Figure 1. The nucleus from a female cell (at left) cantains two X chromosomes (XX), one being upregulated (pink glow) to balance expression with autosomes (AA) present in two copies, while the other X chromosome is mostly silenced (black) by X inactivation, although some genes escape silencing (glow). The nucleus from a male cell (at right) contains an X chromosome, which is upregulated to balance expression with autosomes present in two copies (AA) and a Y chromosome.
We study the structure of the sex chromosomes in relation to development and cell functions using single-cell approaches and chromatin conformation analyses to characterize specific cell types and their developmental trajectories. Notably, we have shown that the inactive X chromosome forms a bipartite structure (Figure 2).

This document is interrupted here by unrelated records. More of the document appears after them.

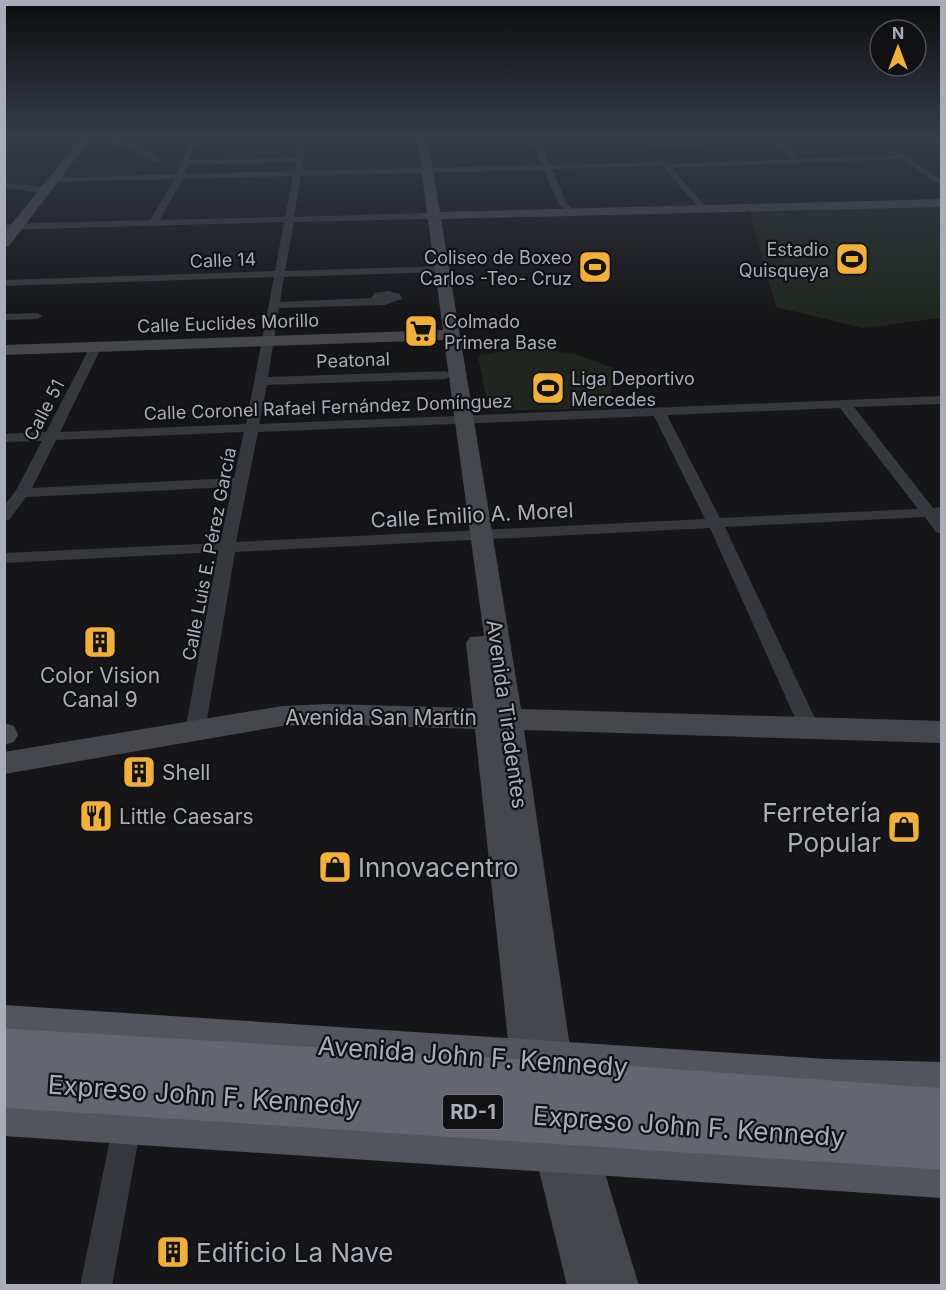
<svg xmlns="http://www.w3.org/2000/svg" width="946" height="1290" font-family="Inter,sans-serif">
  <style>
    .green { fill: #1e261f }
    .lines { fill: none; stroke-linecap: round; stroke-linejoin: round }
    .street { fill: #37383d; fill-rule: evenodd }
    .secondary { fill: #45474d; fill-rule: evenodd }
    .primary { fill: #53555c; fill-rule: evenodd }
    .highway-bridge { stroke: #63666e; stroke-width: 51 }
    .labels { text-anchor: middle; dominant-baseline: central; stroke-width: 4.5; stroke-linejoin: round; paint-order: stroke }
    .far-poi-label { font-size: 18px; fill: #a8adb8; stroke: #111113; text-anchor: end }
    .far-street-label { font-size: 18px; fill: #a8adb8; stroke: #111113 }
    .shield { fill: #111113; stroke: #7b7e86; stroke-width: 1.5 }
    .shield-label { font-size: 20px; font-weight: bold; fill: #a8adb8 }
    .street-label { font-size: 21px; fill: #a8adb8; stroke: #111113 }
    .poi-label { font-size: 21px; fill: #a8adb8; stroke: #111113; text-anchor: start }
    .near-poi-label { font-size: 26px; fill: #a8adb8; stroke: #111113; text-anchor: start }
    .near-street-label { font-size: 26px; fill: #a8adb8; stroke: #111113 }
  </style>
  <rect width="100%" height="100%" fill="#161618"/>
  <g class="green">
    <path d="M941,206V318L863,328L776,307L749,210Z"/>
    <path d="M526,347L575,354L616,369L608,408L489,411L478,356Z"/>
  </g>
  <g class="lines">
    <g class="street">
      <path d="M83,137C108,136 143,141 161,160L154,162L132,149Z"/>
      <path d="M192,137H200L188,160L296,158L300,137H416L307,141L302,171L542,165L530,137H538L550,165L658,162L661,158L668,164L896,155L891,151L895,149L942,180V186L902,159L672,168L706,207V211L703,212L662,166L552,169L567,204L577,212L573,215L559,205L544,170L301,176L294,217L426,213L431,216L426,219L294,222L285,271L442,266L447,269L442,272L284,277L280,302L371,298L375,293L388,291L400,294L402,299L385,305L279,308L268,377L446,371L452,375L446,379L267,385L259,424L942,396V404L854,407L933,508L942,507V534L936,532L925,517L725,527L820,729L817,734L810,736L803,734L800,729L710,528L235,552L205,731L202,736L195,738L188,736L185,731L218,552L4,563V553L220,543L232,487L26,497L9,520L4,521V506L15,492L42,441L4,442V434L46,432L91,345L101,348L60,432L246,424L274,277L4,286V280L275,271L284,222L4,230V224L150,220L175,179L52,182L48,180L52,178L176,174ZM296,162L294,171L185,174L187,165ZM293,176L285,217L160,220L183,179ZM840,408L918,509L720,518L667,415ZM654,416L705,519L236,542L258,432ZM244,432L234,478L32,488L56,440Z"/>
      <path d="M810,137H898L894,139H814Z"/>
      <path d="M776,139L797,153V157H791L774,143L649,146L645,144L649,142Z"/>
      <path d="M4,183L45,187L49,190L45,193L4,188Z"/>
      <path d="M4,314L37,313L43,316L37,319L4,320Z"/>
      <path d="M128,1106L138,1110L142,1120L112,1286H80L114,1120L118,1110Z"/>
    </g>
    <g class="secondary">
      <path d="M82,137H92L9,246L4,247V233Z"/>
      <path d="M417,137H427L440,212L942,199V207L441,219L521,709L942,721V743L524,730L574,1075L569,1089L555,1094L543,1089L534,1093L521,1087L510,1059L475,729L328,724L282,726L4,774V752L282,706L328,704L473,708L466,643L470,637L484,636L444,340L4,355V345L443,330L428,220L420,216L427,212Z"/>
      <path d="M4,723L14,726L18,735L14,742L4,745Z"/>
      <path d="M552,1121L564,1126L577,1121L591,1127L639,1286H567L532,1141L538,1127Z"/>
    </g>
    <g class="primary">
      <path d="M4,1005L826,1059L942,1062V1105L826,1101L4,1045Z"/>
      <path d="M4,1092L942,1152V1198L4,1136Z"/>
    </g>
    <g class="highway-bridge">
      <path d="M4,1054L622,1091L942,1114"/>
      <path d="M4,1082L942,1144"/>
    </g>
  </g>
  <linearGradient id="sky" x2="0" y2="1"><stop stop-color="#0c0c0d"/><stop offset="0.43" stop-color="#363c48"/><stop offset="1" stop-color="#363c48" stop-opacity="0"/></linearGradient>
  <rect width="946" height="317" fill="url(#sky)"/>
  <defs>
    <g id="stadium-square" transform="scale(1.725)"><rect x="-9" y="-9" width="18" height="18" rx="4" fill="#f2b134" stroke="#111113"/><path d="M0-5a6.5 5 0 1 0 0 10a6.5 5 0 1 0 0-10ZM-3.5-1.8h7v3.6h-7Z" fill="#111"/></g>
    <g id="supermarket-square" transform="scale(1.725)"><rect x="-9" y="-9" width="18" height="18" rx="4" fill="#f2b134" stroke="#111113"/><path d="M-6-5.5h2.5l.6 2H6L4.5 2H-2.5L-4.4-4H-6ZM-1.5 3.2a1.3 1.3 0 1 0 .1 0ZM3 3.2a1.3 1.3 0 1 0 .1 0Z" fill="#111"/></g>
    <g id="building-square" transform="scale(1.725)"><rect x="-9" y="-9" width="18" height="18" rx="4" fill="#f2b134" stroke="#111113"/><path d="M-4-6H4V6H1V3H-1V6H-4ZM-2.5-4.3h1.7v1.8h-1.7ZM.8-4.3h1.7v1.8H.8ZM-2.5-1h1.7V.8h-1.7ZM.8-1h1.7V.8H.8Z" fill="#111"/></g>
    <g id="restaurant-square" transform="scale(1.725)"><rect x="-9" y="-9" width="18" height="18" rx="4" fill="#f2b134" stroke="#111113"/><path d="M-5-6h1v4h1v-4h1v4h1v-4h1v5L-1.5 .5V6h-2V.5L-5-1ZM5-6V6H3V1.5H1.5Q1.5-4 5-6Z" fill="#111"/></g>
    <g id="shop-square" transform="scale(1.725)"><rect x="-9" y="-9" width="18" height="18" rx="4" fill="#f2b134" stroke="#111113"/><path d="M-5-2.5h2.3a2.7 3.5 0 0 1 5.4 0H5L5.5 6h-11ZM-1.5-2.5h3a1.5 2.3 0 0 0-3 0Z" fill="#111"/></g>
  </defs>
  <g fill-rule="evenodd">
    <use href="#stadium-square" x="852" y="259"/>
    <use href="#stadium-square" x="595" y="267"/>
    <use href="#supermarket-square" x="421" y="331"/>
    <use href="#stadium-square" x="548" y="388"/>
    <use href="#building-square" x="100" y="642"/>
    <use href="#building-square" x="139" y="772"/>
    <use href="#restaurant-square" x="96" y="816"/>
    <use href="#shop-square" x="904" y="827"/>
    <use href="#shop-square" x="335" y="867"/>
    <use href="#building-square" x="173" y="1252"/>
  </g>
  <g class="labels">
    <g class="far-poi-label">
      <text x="829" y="249">Estadio<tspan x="829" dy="21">Quisqueya</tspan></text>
      <text x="572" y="257">Coliseo de Boxeo<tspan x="572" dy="21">Carlos -Teo- Cruz</tspan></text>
      <text x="444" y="321" text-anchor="start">Colmado<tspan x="444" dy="21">Primera Base</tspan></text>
      <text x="571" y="378" text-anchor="start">Liga Deportivo<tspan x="571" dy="21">Mercedes</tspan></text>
    </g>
    <g class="far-street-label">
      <text transform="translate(223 260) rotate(-2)">Calle 14</text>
      <text transform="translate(228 323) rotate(-2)">Calle Euclides Morillo</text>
      <text transform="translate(353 360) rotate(-2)">Peatonal</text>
      <text transform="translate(328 407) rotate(-2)">Calle Coronel Rafael Fernández Domínguez</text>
      <text transform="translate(44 410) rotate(-63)">Calle 51</text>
      <text transform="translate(209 554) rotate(-79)">Calle Luis E. Pérez García</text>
    </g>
    <rect class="shield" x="443" y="1095" width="60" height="34" rx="4.5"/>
    <g class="shield-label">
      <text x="473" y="1112">RD-1</text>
    </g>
    <g class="street-label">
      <text transform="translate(472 515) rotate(-3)">Calle Emilio A. Morel</text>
      <text transform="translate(507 714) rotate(82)">Avenida Tiradentes</text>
      <text x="381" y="717">Avenida San Martín</text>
    </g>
    <g class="poi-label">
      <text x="100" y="675" text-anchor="middle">Color Vision<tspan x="100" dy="24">Canal 9</tspan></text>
      <text x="162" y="772">Shell</text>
      <text x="119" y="816">Little Caesars</text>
    </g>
    <g class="near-poi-label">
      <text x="881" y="812" text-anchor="end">Ferretería<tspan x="881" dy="30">Popular</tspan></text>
      <text x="358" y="867">Innovacentro</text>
      <text x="196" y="1252">Edificio La Nave</text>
    </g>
    <g class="near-street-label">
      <text transform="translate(473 1056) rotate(4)">Avenida John F. Kennedy</text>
      <text transform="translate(204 1095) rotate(4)">Expreso John F. Kennedy</text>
      <text transform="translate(689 1126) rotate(4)">Expreso John F. Kennedy</text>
    </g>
  </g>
  <rect width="946" height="1290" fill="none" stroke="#a8adb8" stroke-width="12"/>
  <g transform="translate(898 48)"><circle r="28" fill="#111113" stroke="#4d4f55" stroke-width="1.5"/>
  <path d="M0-4.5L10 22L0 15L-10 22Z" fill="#f2b134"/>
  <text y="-9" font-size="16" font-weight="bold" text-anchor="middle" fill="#a8adb8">N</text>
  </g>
</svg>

Figure 2. Hi-C generated contact maps of the active (left) and inactive X chromosome (right) shows the inactive X chromosome to be condensed in two superdomains separated by Dzx4 (Deng et al., 2015; Bonora et al., 2018).
Current Research
Our research group is especially interested in following changes in X chromosome expression and structure during embryonic development and in adulthood. We originally found that genes that escape X inactivation can be flanked by chromatin insulator elements (Filippova et al., 2005), and we are currently pursuing an analysis of the molecular determinants of escape at the level of the chromatin loop structure.
Our goal is to follow allelic changes in gene expression and configuration during mouse development. Escape genes play an important role in sex chromosome disorders in humans and have a strong impact on sex differences. To understand this, we derived unique human pluripotent stem cells to study sex differences and the role of sex chromosomes in healthy tissues and in disease.